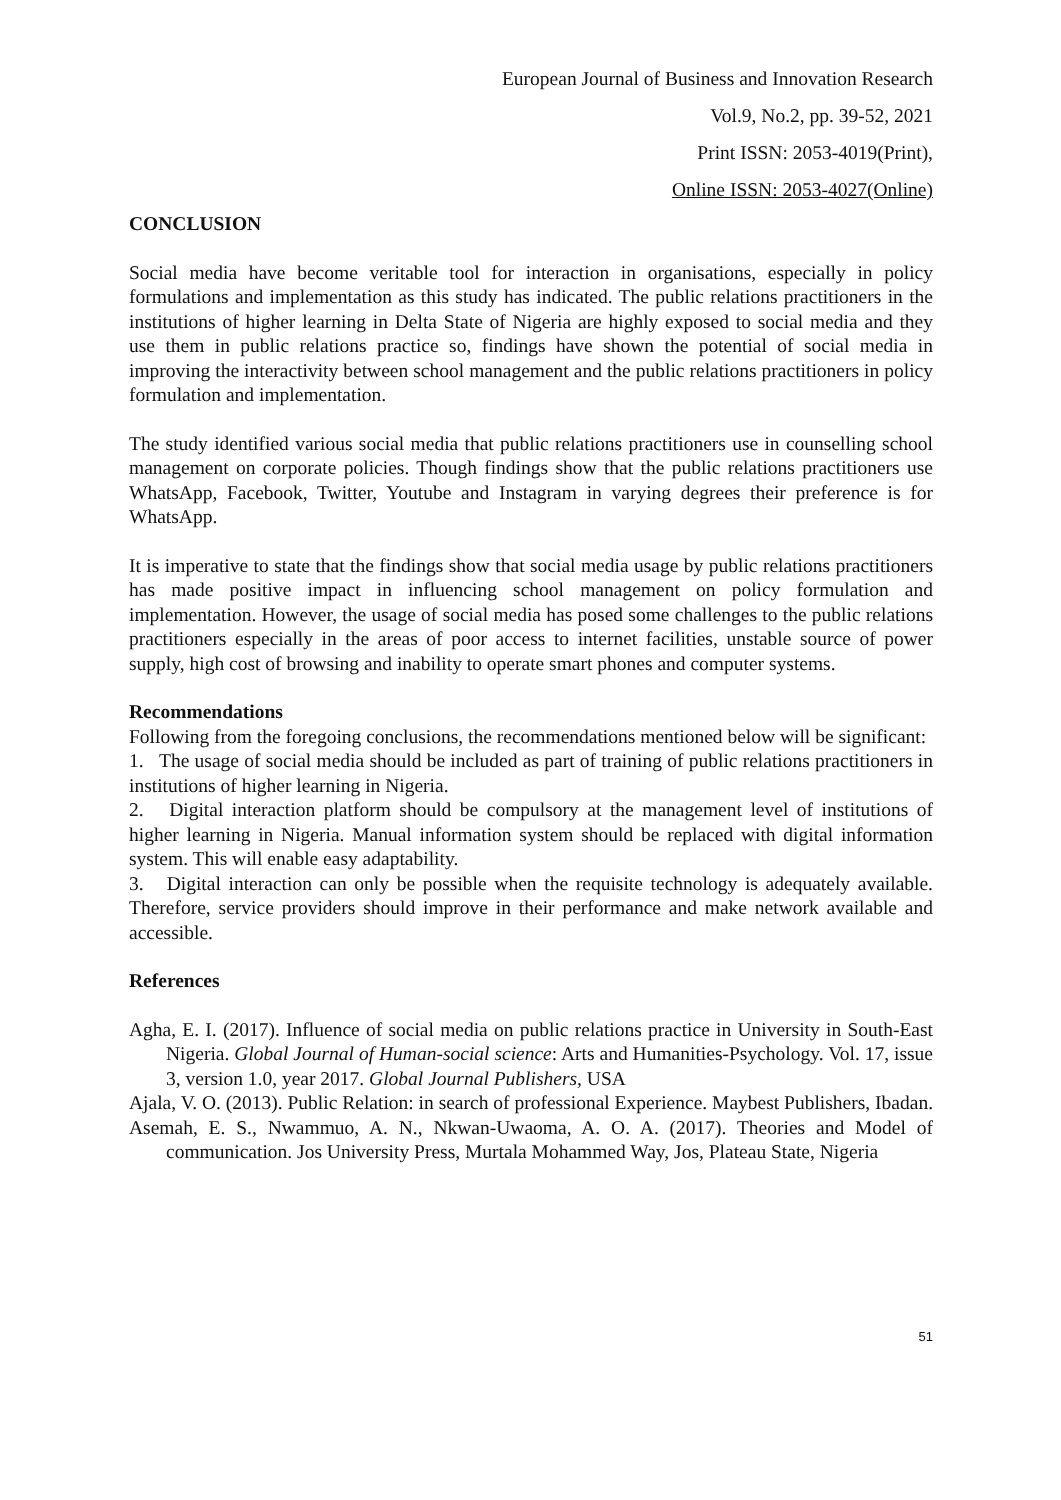European Journal of Business and Innovation Research
Vol.9, No.2, pp. 39-52, 2021
Print ISSN: 2053-4019(Print),
Online ISSN: 2053-4027(Online)
CONCLUSION
Social media have become veritable tool for interaction in organisations, especially in policy formulations and implementation as this study has indicated. The public relations practitioners in the institutions of higher learning in Delta State of Nigeria are highly exposed to social media and they use them in public relations practice so, findings have shown the potential of social media in improving the interactivity between school management and the public relations practitioners in policy formulation and implementation.
The study identified various social media that public relations practitioners use in counselling school management on corporate policies. Though findings show that the public relations practitioners use WhatsApp, Facebook, Twitter, Youtube and Instagram in varying degrees their preference is for WhatsApp.
It is imperative to state that the findings show that social media usage by public relations practitioners has made positive impact in influencing school management on policy formulation and implementation. However, the usage of social media has posed some challenges to the public relations practitioners especially in the areas of poor access to internet facilities, unstable source of power supply, high cost of browsing and inability to operate smart phones and computer systems.
Recommendations
Following from the foregoing conclusions, the recommendations mentioned below will be significant:
1. The usage of social media should be included as part of training of public relations practitioners in institutions of higher learning in Nigeria.
2. Digital interaction platform should be compulsory at the management level of institutions of higher learning in Nigeria. Manual information system should be replaced with digital information system. This will enable easy adaptability.
3. Digital interaction can only be possible when the requisite technology is adequately available. Therefore, service providers should improve in their performance and make network available and accessible.
References
Agha, E. I. (2017). Influence of social media on public relations practice in University in South-East Nigeria. Global Journal of Human-social science: Arts and Humanities-Psychology. Vol. 17, issue 3, version 1.0, year 2017. Global Journal Publishers, USA
Ajala, V. O. (2013). Public Relation: in search of professional Experience. Maybest Publishers, Ibadan.
Asemah, E. S., Nwammuo, A. N., Nkwan-Uwaoma, A. O. A. (2017). Theories and Model of communication. Jos University Press, Murtala Mohammed Way, Jos, Plateau State, Nigeria
51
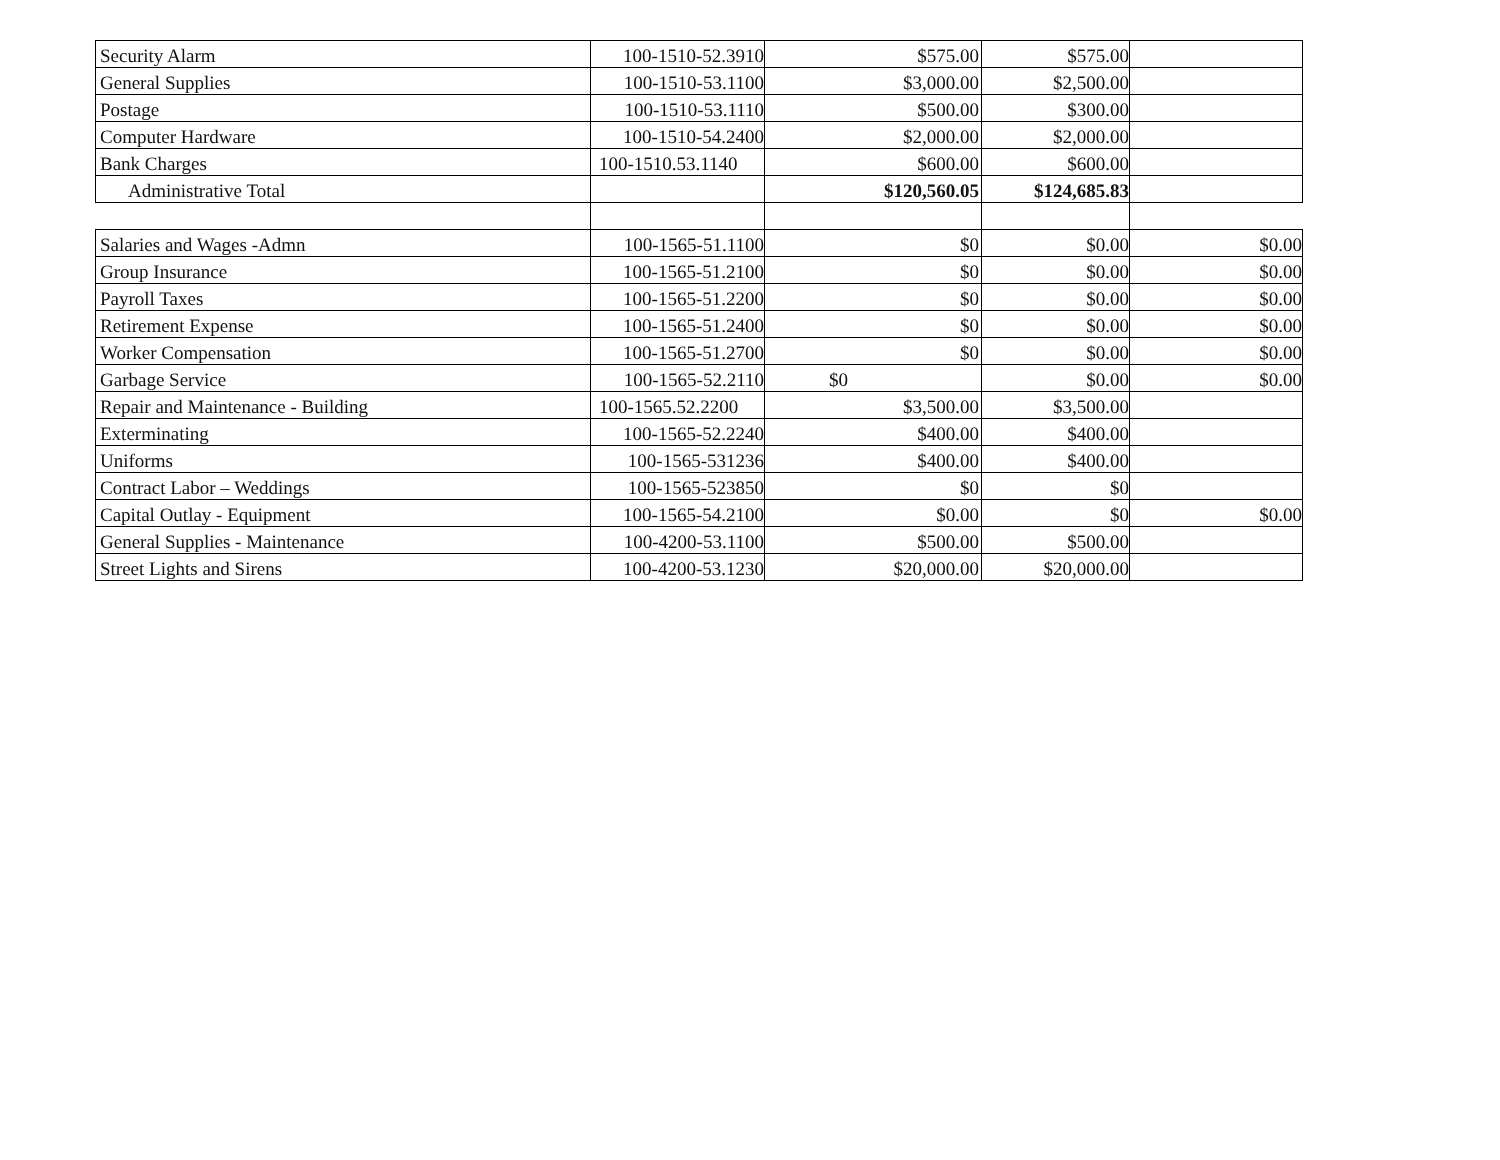| Security Alarm | 100-1510-52.3910 | $575.00 | $575.00 | |
| General Supplies | 100-1510-53.1100 | $3,000.00 | $2,500.00 | |
| Postage | 100-1510-53.1110 | $500.00 | $300.00 | |
| Computer Hardware | 100-1510-54.2400 | $2,000.00 | $2,000.00 | |
| Bank Charges | 100-1510.53.1140 | $600.00 | $600.00 | |
| Administrative Total | | $120,560.05 | $124,685.83 | |
| Salaries and Wages -Admn | 100-1565-51.1100 | $0 | $0.00 | $0.00 |
| Group Insurance | 100-1565-51.2100 | $0 | $0.00 | $0.00 |
| Payroll Taxes | 100-1565-51.2200 | $0 | $0.00 | $0.00 |
| Retirement Expense | 100-1565-51.2400 | $0 | $0.00 | $0.00 |
| Worker Compensation | 100-1565-51.2700 | $0 | $0.00 | $0.00 |
| Garbage Service | 100-1565-52.2110 | $0 | $0.00 | $0.00 |
| Repair and Maintenance - Building | 100-1565.52.2200 | $3,500.00 | $3,500.00 | |
| Exterminating | 100-1565-52.2240 | $400.00 | $400.00 | |
| Uniforms | 100-1565-531236 | $400.00 | $400.00 | |
| Contract Labor – Weddings | 100-1565-523850 | $0 | $0 | |
| Capital Outlay - Equipment | 100-1565-54.2100 | $0.00 | $0 | $0.00 |
| General Supplies - Maintenance | 100-4200-53.1100 | $500.00 | $500.00 | |
| Street Lights and Sirens | 100-4200-53.1230 | $20,000.00 | $20,000.00 | |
--------------------------------
*Your task:* Only the lines above from the one with "100-1510.53.1140 | $600.00 | $600.00 | |" through the one with "100-1565-523850 | $0 | $0 | |" should be duplicated, character for character.

*Written response:*
| Bank Charges | 100-1510.53.1140 | $600.00 | $600.00 | |
| Administrative Total | | $120,560.05 | $124,685.83 | |
| Salaries and Wages -Admn | 100-1565-51.1100 | $0 | $0.00 | $0.00 |
| Group Insurance | 100-1565-51.2100 | $0 | $0.00 | $0.00 |
| Payroll Taxes | 100-1565-51.2200 | $0 | $0.00 | $0.00 |
| Retirement Expense | 100-1565-51.2400 | $0 | $0.00 | $0.00 |
| Worker Compensation | 100-1565-51.2700 | $0 | $0.00 | $0.00 |
| Garbage Service | 100-1565-52.2110 | $0 | $0.00 | $0.00 |
| Repair and Maintenance - Building | 100-1565.52.2200 | $3,500.00 | $3,500.00 | |
| Exterminating | 100-1565-52.2240 | $400.00 | $400.00 | |
| Uniforms | 100-1565-531236 | $400.00 | $400.00 | |
| Contract Labor – Weddings | 100-1565-523850 | $0 | $0 | |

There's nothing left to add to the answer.